Reduce warranty exposure using customer complaints data

Technological evolution has brought in with it many troughs and tresses. The awareness about rights that customers enjoy is at its zenith, alongside access to information makes them spoilt for choices.

Customer satisfaction becomes the centrifugal force behind the success of an organization. Once bitten twice shy, true to this, if there has been a challenge in a particular aspect, and a warranty ticket has been raised, it becomes imperative for the companies to rectify it in the current machine/model and ensure that the same defect is eliminated from the ‘to be made’ machine/model.

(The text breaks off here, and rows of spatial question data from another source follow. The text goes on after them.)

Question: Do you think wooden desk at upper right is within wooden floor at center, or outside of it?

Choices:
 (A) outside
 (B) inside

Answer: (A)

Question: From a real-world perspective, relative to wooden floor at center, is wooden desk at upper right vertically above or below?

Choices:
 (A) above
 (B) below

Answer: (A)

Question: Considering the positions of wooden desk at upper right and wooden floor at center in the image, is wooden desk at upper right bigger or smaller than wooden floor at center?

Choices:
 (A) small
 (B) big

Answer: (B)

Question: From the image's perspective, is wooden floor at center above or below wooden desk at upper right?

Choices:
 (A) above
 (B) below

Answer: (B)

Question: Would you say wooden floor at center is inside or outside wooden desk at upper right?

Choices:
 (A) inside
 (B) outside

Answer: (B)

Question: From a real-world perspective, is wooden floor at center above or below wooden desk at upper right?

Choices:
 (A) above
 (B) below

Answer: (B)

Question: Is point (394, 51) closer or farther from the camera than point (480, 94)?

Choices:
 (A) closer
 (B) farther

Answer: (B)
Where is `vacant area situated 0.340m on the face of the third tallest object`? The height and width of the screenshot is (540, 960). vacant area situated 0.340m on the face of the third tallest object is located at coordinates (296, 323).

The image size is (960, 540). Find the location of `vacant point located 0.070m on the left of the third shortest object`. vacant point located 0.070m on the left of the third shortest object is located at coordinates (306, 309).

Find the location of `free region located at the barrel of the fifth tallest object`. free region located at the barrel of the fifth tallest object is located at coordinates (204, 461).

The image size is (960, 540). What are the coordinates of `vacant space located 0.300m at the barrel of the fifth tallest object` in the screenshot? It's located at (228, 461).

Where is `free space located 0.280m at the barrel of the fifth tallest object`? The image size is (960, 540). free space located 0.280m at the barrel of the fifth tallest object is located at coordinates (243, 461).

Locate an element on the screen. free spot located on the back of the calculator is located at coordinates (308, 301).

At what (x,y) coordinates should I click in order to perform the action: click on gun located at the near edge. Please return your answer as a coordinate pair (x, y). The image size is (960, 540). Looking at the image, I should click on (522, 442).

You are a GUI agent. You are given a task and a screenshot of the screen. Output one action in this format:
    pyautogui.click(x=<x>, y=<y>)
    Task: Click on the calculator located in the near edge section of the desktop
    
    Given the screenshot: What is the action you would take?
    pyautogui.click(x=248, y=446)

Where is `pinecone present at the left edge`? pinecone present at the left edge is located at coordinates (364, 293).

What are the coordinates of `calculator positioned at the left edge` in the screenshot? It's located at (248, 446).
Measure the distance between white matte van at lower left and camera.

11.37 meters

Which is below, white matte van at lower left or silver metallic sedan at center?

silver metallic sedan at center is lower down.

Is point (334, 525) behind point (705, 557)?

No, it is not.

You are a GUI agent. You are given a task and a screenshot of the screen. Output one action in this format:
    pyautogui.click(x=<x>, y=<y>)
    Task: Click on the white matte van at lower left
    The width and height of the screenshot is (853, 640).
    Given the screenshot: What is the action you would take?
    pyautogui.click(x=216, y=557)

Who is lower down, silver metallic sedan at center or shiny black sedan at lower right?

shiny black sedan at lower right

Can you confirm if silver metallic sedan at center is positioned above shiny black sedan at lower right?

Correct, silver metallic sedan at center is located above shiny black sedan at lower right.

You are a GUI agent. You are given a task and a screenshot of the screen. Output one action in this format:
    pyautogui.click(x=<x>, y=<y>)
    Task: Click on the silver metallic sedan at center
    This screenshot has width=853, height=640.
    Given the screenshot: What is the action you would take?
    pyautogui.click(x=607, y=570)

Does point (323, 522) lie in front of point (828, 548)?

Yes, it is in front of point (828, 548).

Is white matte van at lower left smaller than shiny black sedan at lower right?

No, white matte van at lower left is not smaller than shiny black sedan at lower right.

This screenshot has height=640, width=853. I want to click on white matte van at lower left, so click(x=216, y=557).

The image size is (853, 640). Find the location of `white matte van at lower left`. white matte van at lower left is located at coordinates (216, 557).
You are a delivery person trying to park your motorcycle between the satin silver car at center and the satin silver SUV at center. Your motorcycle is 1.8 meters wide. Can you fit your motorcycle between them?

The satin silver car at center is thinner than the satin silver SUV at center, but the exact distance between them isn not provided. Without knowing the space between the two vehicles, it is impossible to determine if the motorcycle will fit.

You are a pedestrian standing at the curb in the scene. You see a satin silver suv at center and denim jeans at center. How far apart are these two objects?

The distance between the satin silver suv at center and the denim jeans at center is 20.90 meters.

When a customer arrives at the service center, his or her description about the issue is rather vague with mostly the sounds or experience which do not directly indicate the actual problem. The Service Agent needs to then arrive at the possible solution and the part where the crisis lies.

Such situations arise at every point where the problems are explained in vague words and the experts are to decipher these and come up with specific solutions to ensure that these problems do no repeat.

There are deeper issues as these external elements that are seen are superficial and technicalities involved in resolving the actual problem may be multiple.

One Automotive manufacturer wanted to focus on these two aspects- giving high quality – next vehicle, and understanding the challenges faced by the existing user to minimize warranty issues.

Challenge on hand:
  1. Picking on intricate details of a warranty issue that a client has raised so as to find the root cause of it.
  2. Implementing those changes in the next production to eliminate more warranty issues.
  3. How does one identify those LCDs- Little chunks of details so time and money is saved?
  4. Who would help them?
Solution:

Intuceo used its expertise to adapt processes in order to resolve these issues. The comments that were given by the customers were deciphered and coded appropriately so the system could help the Engineers to rectify the same in the no time so the customers were satisfied and the warranty issues came down too.

Process:

Natural Language Programming is a process that was used to decode the warranty issues raised by the customers to boil it down to the minimum.

Business Impact:
  1. Improvised designs and quality.
  2. The above factors lead to saving time from days to minutes.
  3. Enormous wastage was saved helping the company save costs.